Open Books: Making Historical Texts Accessible

Prajit Dhar, PhD candidate, Faculty of Arts

Open Research objectives

Making the outputs of research freely accessible.

Using open collaborative methods and tools to increase efficiency and widen participation in research.

Practices

Creating new tools or technologies to facilitate Open Research practices

Introduction

This project aims to provide open access to the linguistic information from two text corpora; the Google Books Ngram Corpus [1] and the Corpus of Historical American English [2].

Motivation

While working on this project, I realized that this was the first time that I encountered the situation where I needed to concern myself with purchasing costs as well as distribution licenses. Additionally, others are not as fortunate as I am, having the computational resources as I currently do.

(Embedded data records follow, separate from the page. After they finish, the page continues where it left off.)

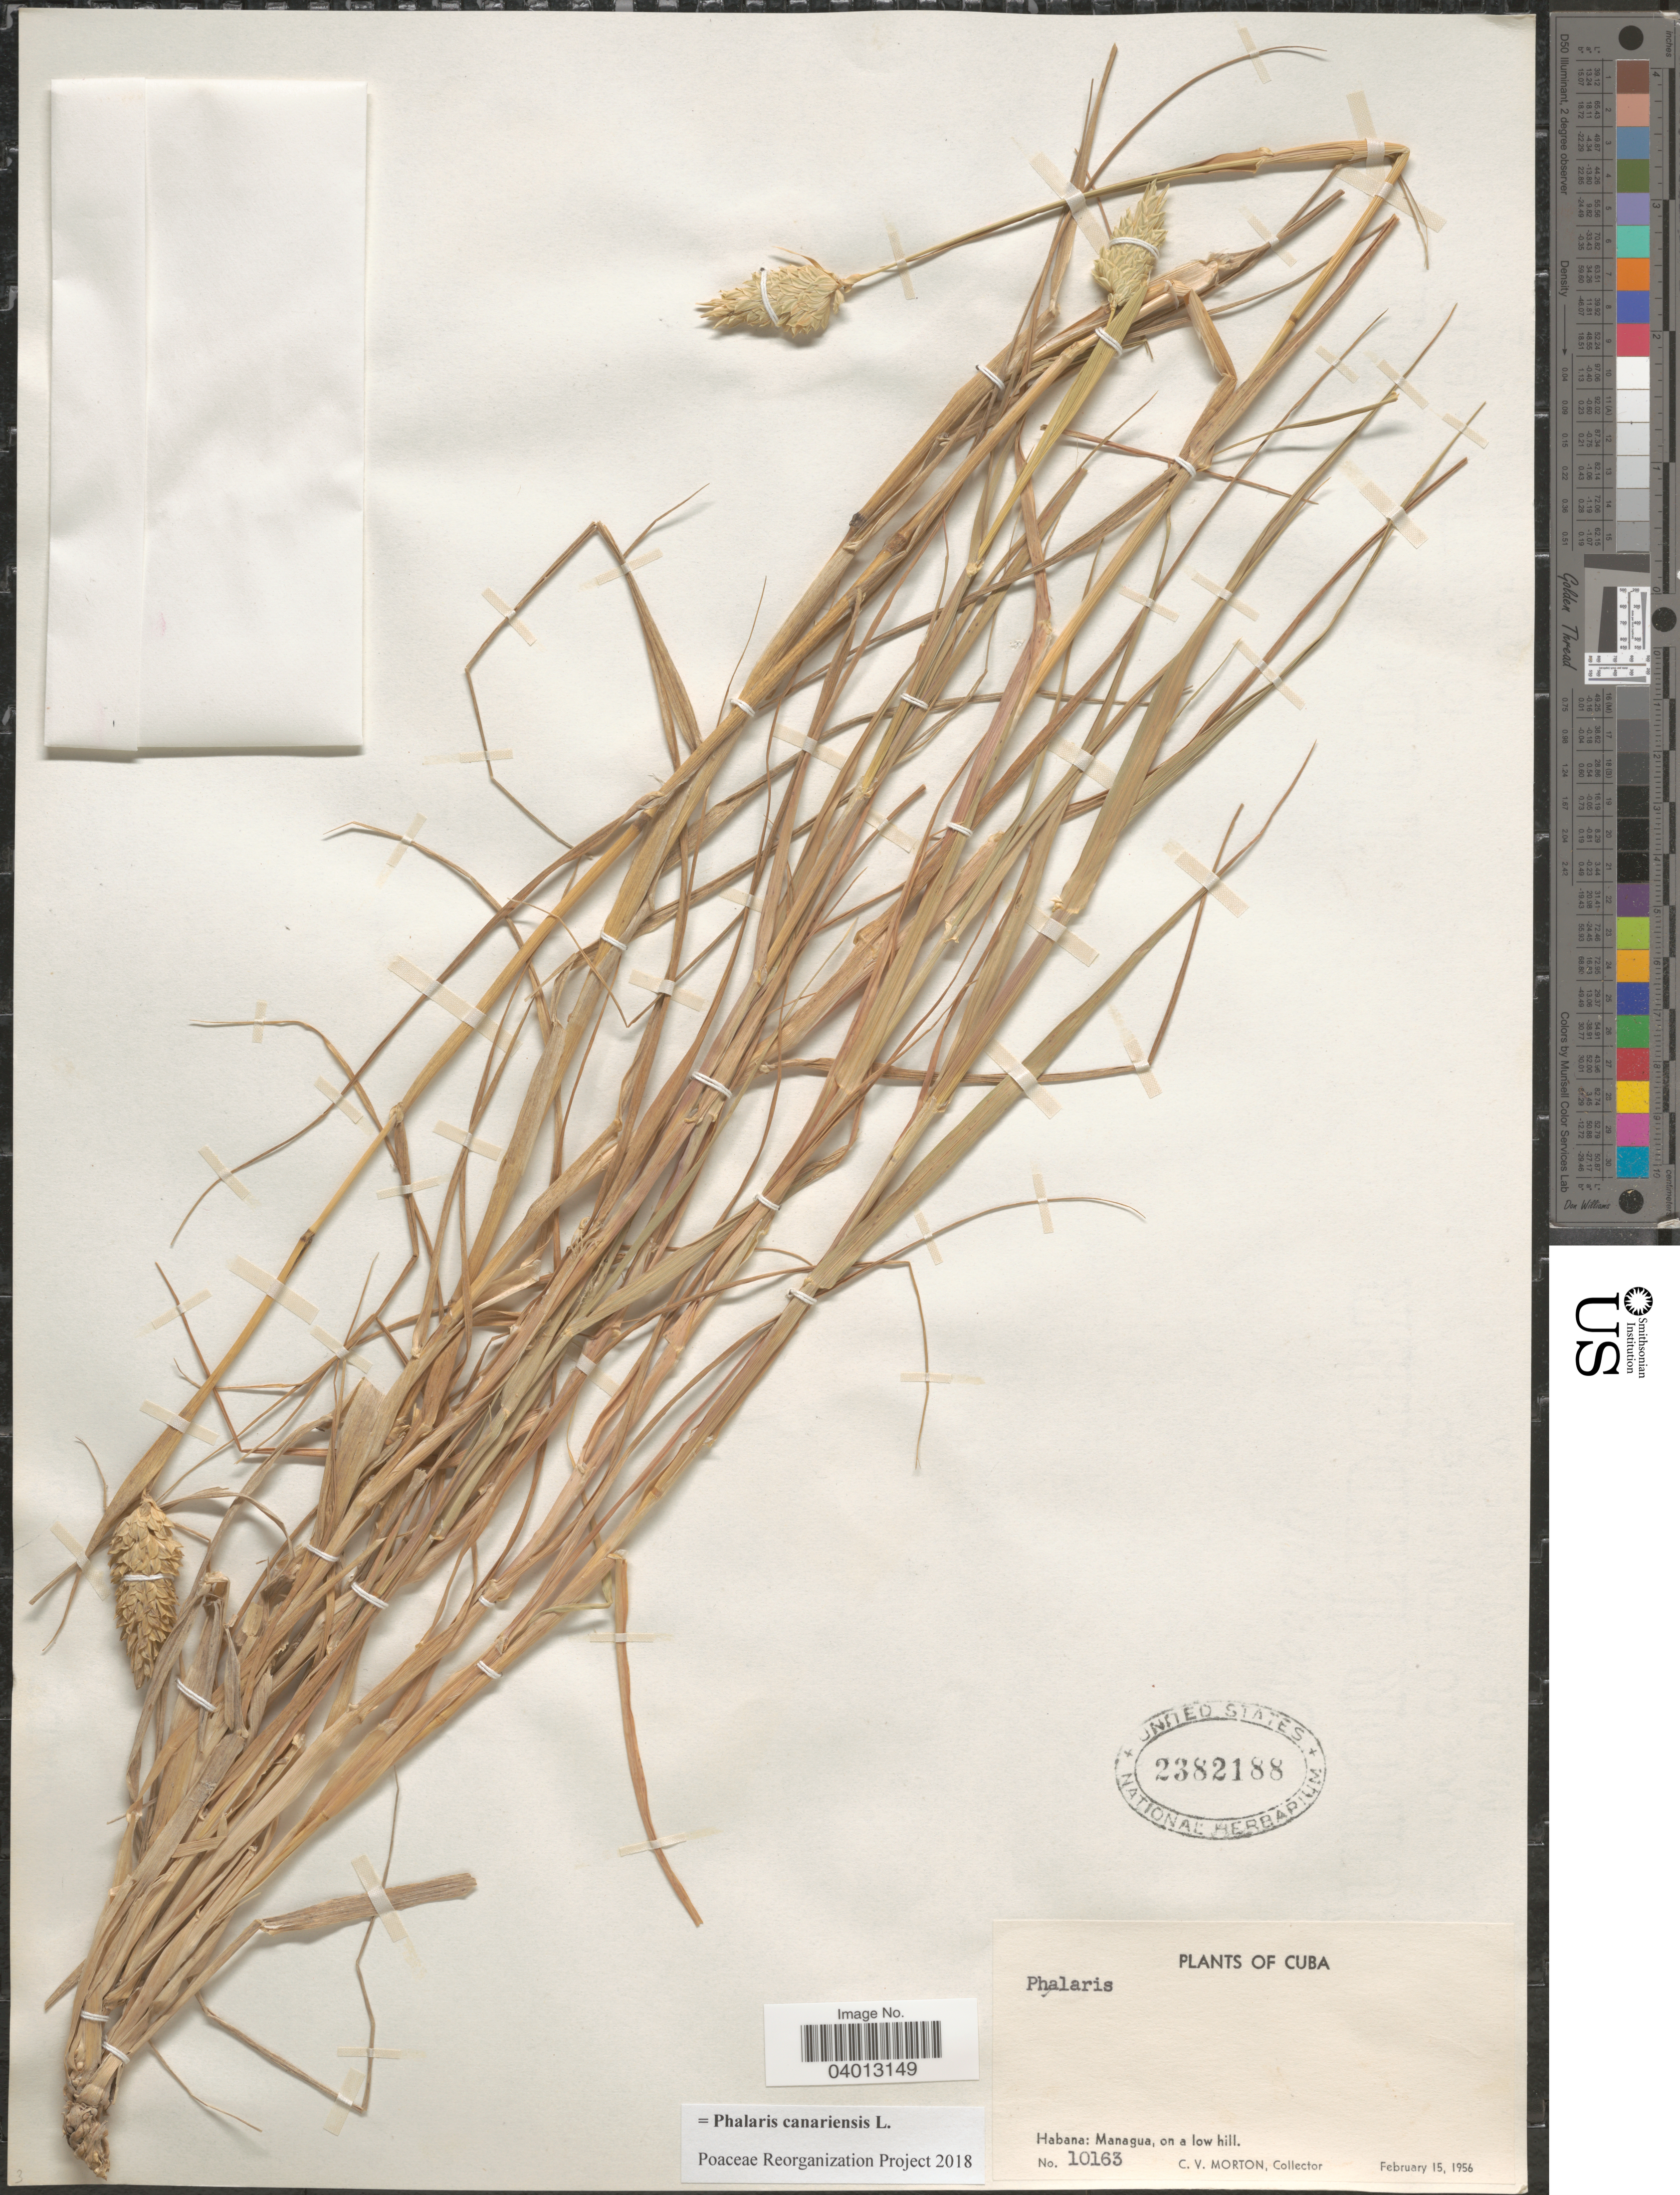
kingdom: Plantae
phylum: Tracheophyta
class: Liliopsida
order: Poales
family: Poaceae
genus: Phalaris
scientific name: Phalaris canariensis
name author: L.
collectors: C. V. Morton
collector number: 10163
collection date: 1956-02-15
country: Cuba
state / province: La Habana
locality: Managua, on a low hill.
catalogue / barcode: US 2382188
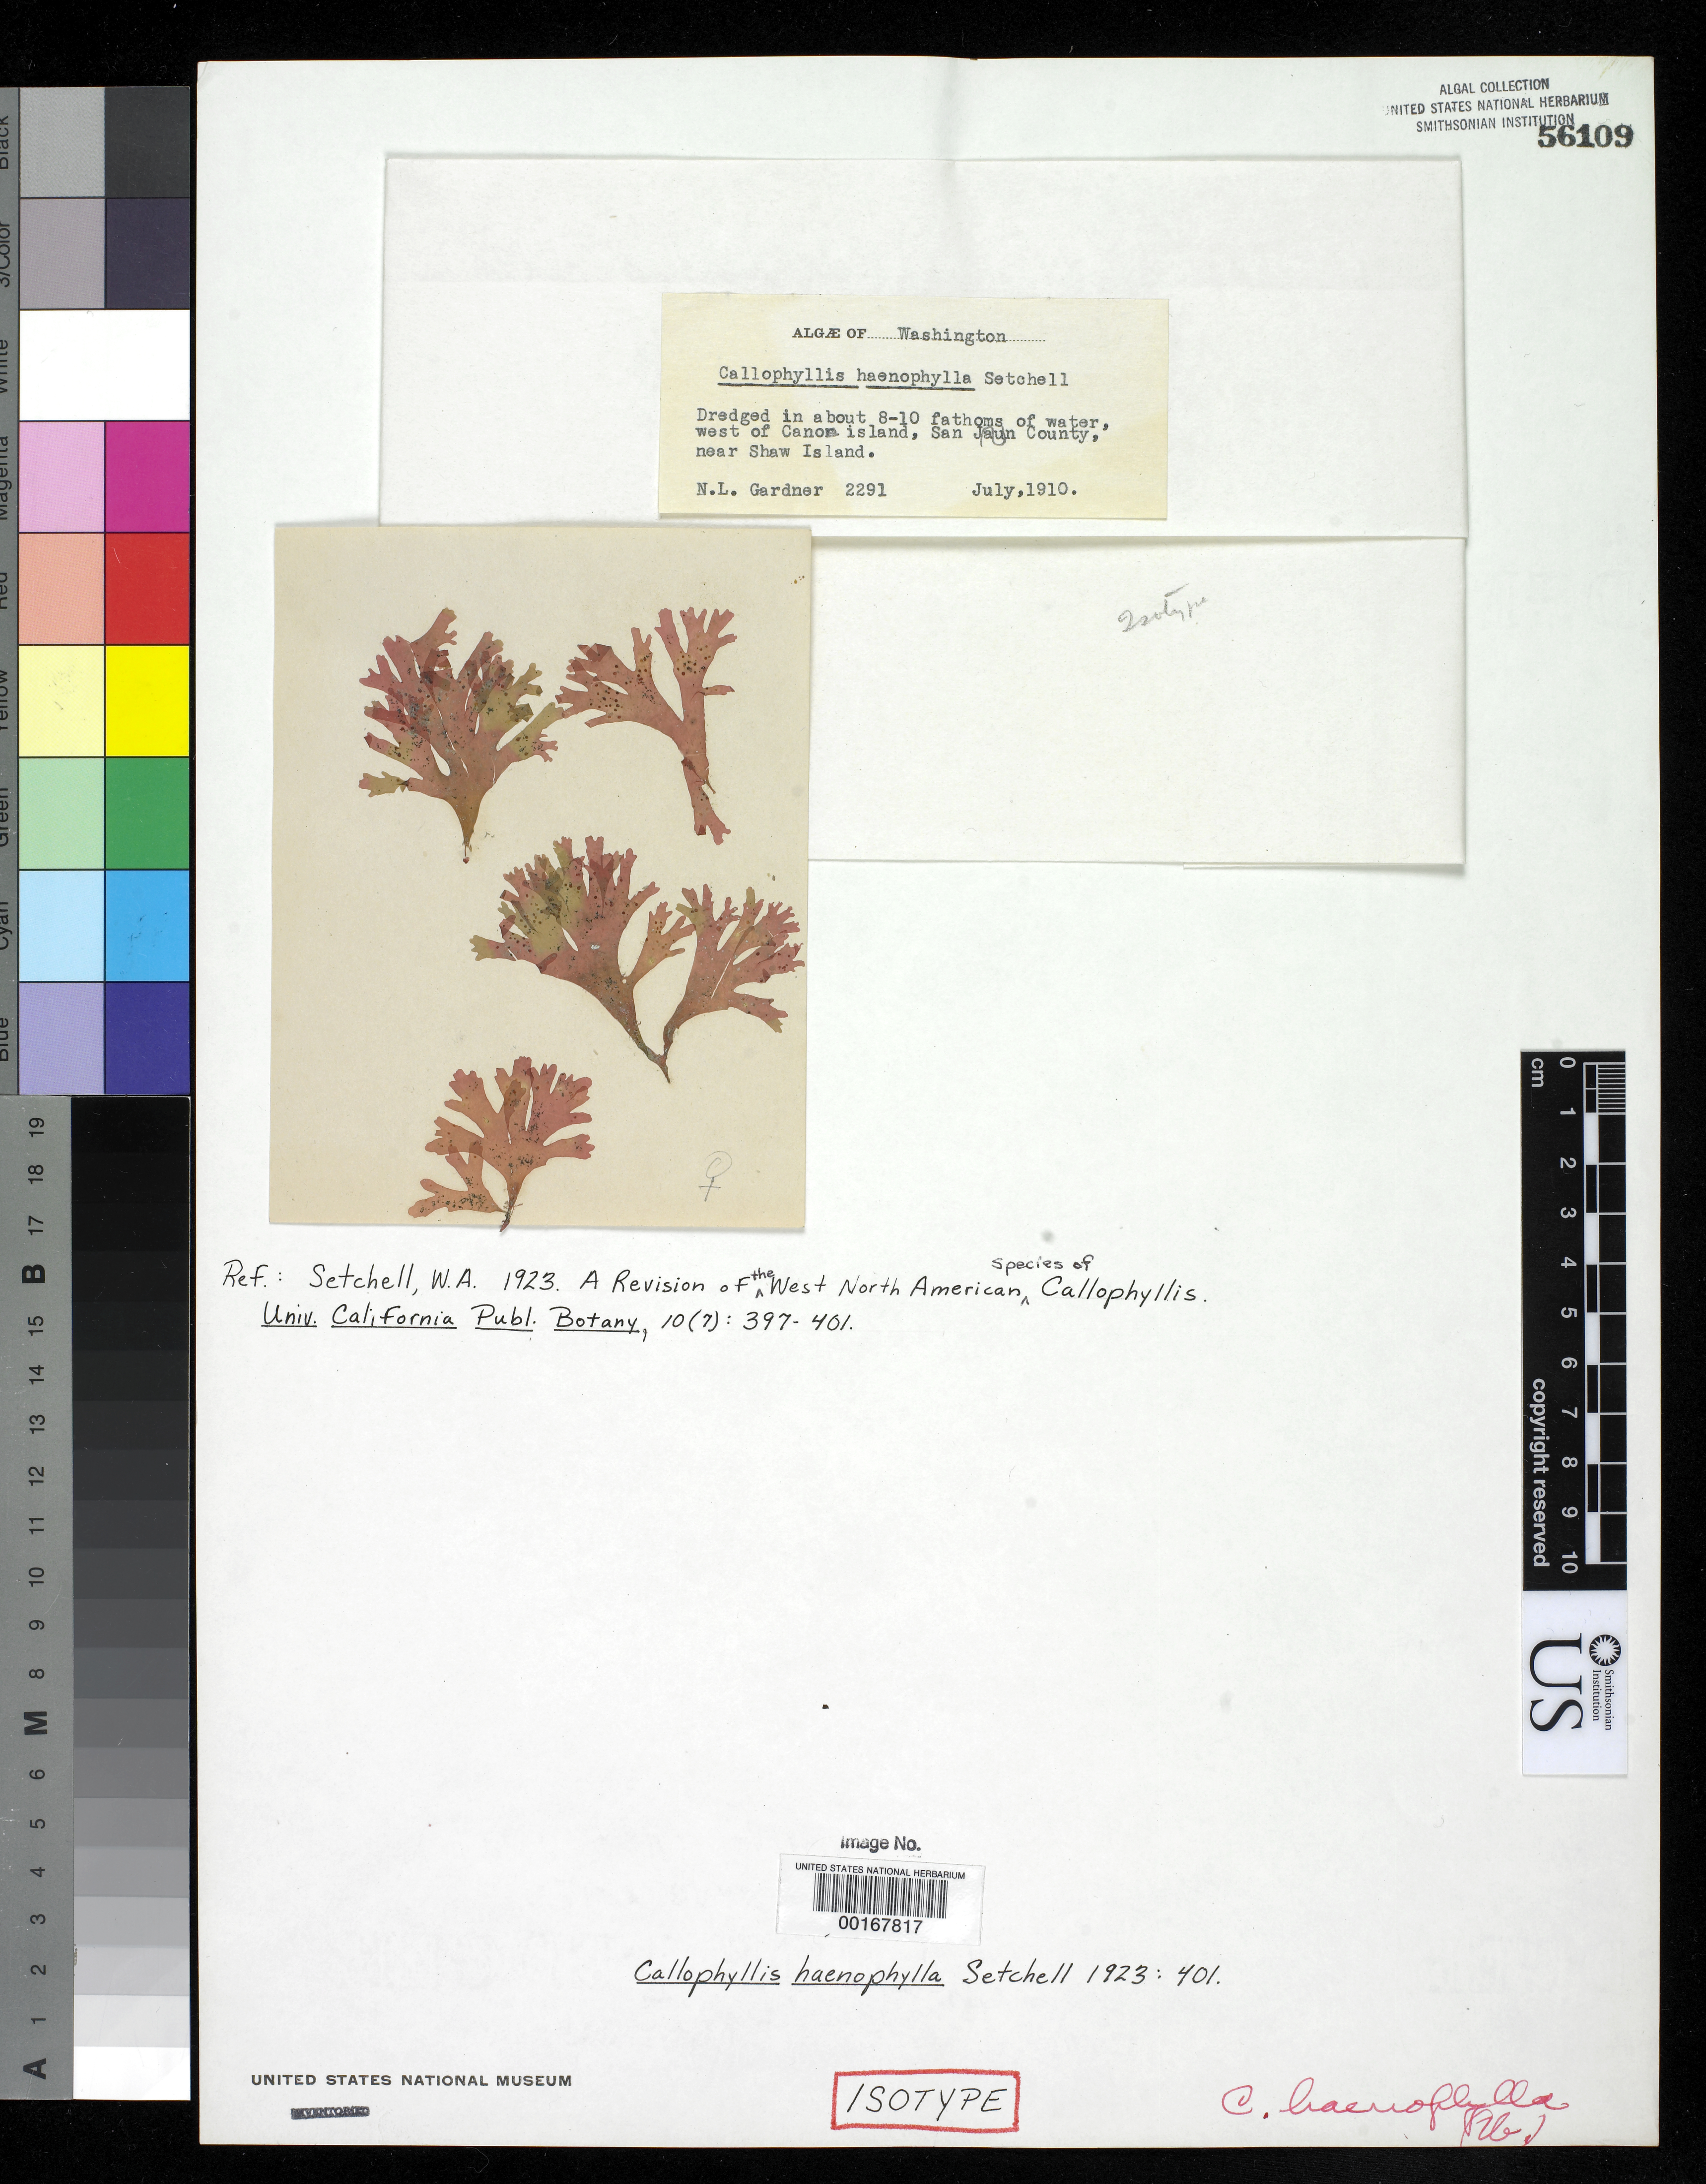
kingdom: Plantae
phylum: Rhodophyta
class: Florideophyceae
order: Gigartinales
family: Kallymeniaceae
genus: Callophyllis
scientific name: Callophyllis heanophylla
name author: Setch.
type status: Isotype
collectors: N. Gardner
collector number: NLG 2291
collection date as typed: Jul 1910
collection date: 1910-07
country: United States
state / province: Washington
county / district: San Juan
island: Canoe Island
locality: Near Shaw Island, west of Canoe Island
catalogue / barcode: US 56109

For this reason, I felt it was necessary to provide users the opportunity to access data that would otherwise be restricted.

Lessons learned

I clearly underestimated the effort needed to work with massive amounts of data. Several factors such as the choice of server, download bandwidth, etc. came into play. The current configuration took 2-3 months to finalize before we could even begin to work on this project.

Then came the issue of where to store the processed information from the corpora. Thankfully, there exists data repositories such as Zenodo that would allow us to store the huge datasets.

Finally, I would like to highlight a recent hackathon [6], where I participated in a team of 5. During the course of 9 days, our team came up with a tool called InnovAItor [7] that allows users to search and visualize the datasets mentioned above. It is still work in progress, but I was proud to be a part of the team and for the opportunity to work on this project.